(Bounding box prediction data)
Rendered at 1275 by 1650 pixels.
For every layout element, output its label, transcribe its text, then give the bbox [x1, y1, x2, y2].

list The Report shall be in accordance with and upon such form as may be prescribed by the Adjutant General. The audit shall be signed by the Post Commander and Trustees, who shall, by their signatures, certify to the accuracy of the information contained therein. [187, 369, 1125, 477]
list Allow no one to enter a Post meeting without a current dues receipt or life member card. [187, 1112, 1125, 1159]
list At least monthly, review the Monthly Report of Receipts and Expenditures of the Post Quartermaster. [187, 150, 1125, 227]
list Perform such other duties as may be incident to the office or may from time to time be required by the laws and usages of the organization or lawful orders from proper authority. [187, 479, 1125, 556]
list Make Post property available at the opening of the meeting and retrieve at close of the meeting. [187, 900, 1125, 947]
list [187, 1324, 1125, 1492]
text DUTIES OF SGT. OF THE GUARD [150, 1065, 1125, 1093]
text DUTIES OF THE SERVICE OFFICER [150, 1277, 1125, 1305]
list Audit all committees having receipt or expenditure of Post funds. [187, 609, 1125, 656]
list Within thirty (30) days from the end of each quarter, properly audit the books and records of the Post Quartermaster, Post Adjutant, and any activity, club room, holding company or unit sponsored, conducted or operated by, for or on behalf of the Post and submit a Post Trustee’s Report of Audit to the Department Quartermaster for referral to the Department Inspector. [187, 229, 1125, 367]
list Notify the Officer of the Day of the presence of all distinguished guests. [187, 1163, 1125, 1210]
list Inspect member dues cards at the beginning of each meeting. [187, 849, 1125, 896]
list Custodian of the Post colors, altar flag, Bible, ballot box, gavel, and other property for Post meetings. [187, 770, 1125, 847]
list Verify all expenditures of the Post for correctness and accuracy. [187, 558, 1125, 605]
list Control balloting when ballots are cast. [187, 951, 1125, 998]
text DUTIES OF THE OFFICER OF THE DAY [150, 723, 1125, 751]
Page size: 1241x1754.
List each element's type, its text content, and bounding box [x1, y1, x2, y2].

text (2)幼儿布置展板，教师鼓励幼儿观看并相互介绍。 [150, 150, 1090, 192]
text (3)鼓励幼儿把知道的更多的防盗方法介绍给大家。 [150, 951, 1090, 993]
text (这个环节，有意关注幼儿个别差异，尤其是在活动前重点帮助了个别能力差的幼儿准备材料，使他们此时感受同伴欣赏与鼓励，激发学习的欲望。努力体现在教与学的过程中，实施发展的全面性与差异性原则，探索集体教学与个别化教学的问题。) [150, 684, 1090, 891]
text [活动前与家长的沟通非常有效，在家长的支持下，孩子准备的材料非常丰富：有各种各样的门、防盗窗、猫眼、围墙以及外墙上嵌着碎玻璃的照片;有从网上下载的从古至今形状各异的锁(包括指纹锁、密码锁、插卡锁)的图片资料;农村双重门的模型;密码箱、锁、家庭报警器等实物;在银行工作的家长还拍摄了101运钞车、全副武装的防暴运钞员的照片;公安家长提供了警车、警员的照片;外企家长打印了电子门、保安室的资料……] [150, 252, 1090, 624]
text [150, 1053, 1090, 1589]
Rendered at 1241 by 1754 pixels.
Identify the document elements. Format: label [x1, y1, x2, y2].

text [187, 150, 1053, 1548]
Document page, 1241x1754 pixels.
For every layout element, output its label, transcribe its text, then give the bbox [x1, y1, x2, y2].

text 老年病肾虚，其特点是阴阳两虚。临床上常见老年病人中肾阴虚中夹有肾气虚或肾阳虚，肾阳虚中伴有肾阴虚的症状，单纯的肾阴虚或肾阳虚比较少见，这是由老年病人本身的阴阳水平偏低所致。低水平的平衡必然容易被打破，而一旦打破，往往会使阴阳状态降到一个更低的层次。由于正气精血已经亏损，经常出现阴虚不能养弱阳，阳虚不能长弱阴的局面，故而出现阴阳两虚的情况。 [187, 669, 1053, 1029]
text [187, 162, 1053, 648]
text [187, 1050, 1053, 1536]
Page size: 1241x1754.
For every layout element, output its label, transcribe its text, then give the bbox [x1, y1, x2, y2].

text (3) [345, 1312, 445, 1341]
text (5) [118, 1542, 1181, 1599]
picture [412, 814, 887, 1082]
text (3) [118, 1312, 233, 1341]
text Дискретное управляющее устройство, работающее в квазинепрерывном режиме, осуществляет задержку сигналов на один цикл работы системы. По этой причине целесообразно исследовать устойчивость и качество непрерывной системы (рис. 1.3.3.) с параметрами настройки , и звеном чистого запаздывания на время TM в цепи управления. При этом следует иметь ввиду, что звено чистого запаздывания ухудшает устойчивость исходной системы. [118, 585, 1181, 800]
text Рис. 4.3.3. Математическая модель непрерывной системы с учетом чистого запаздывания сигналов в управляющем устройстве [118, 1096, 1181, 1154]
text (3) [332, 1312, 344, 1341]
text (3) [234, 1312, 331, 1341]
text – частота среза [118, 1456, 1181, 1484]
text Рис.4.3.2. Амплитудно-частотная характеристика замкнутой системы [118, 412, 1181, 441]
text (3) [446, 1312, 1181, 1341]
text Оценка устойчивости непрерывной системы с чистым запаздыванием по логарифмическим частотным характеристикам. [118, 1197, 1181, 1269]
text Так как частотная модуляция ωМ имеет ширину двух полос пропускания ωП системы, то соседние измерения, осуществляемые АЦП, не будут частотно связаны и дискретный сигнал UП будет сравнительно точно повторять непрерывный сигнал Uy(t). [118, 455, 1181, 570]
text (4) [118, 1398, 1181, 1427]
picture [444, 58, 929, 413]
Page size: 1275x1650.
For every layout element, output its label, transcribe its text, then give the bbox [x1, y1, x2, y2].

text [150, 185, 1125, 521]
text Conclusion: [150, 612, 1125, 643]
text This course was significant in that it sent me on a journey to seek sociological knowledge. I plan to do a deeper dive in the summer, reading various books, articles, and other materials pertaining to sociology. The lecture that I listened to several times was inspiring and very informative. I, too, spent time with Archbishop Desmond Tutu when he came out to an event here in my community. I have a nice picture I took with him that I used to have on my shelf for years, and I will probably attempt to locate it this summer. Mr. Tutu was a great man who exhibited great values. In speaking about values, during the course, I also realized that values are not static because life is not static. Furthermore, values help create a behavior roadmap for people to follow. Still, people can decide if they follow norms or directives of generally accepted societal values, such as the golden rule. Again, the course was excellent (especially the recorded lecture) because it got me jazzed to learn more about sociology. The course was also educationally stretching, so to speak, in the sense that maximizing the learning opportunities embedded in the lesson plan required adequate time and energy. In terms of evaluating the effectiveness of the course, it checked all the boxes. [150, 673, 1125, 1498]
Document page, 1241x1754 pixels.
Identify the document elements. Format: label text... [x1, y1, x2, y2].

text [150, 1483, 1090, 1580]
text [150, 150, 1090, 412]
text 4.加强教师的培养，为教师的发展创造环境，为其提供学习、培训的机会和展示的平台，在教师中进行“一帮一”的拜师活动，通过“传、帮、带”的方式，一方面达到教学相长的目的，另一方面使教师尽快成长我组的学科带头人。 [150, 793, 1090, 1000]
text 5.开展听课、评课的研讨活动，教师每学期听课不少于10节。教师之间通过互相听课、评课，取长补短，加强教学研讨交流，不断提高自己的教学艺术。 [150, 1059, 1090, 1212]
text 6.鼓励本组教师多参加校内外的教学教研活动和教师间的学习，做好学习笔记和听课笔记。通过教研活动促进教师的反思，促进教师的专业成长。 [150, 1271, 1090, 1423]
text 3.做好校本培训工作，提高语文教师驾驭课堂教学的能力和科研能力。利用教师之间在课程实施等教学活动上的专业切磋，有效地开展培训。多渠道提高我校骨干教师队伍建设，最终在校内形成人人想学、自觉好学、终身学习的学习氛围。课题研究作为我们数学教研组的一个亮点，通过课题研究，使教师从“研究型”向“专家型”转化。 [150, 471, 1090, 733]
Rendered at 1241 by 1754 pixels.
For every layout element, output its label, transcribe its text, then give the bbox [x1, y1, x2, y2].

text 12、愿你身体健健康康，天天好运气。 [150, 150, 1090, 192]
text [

- Work to be completed:
Only the lines from the one containing "text [150, 1483, 1090, 1580]" through the end of the records above belong in the answer, each exactly as written.

- Solution to this problem:
text [150, 1483, 1090, 1580]
text [150, 150, 1090, 412]
text 4.加强教师的培养，为教师的发展创造环境，为其提供学习、培训的机会和展示的平台，在教师中进行“一帮一”的拜师活动，通过“传、帮、带”的方式，一方面达到教学相长的目的，另一方面使教师尽快成长我组的学科带头人。 [150, 793, 1090, 1000]
text 5.开展听课、评课的研讨活动，教师每学期听课不少于10节。教师之间通过互相听课、评课，取长补短，加强教学研讨交流，不断提高自己的教学艺术。 [150, 1059, 1090, 1212]
text 6.鼓励本组教师多参加校内外的教学教研活动和教师间的学习，做好学习笔记和听课笔记。通过教研活动促进教师的反思，促进教师的专业成长。 [150, 1271, 1090, 1423]
text 3.做好校本培训工作，提高语文教师驾驭课堂教学的能力和科研能力。利用教师之间在课程实施等教学活动上的专业切磋，有效地开展培训。多渠道提高我校骨干教师队伍建设，最终在校内形成人人想学、自觉好学、终身学习的学习氛围。课题研究作为我们数学教研组的一个亮点，通过课题研究，使教师从“研究型”向“专家型”转化。 [150, 471, 1090, 733]
Rendered at 1241 by 1754 pixels.
For every layout element, output its label, transcribe its text, then give the bbox [x1, y1, x2, y2].

text 12、愿你身体健健康康，天天好运气。 [150, 150, 1090, 192]
text [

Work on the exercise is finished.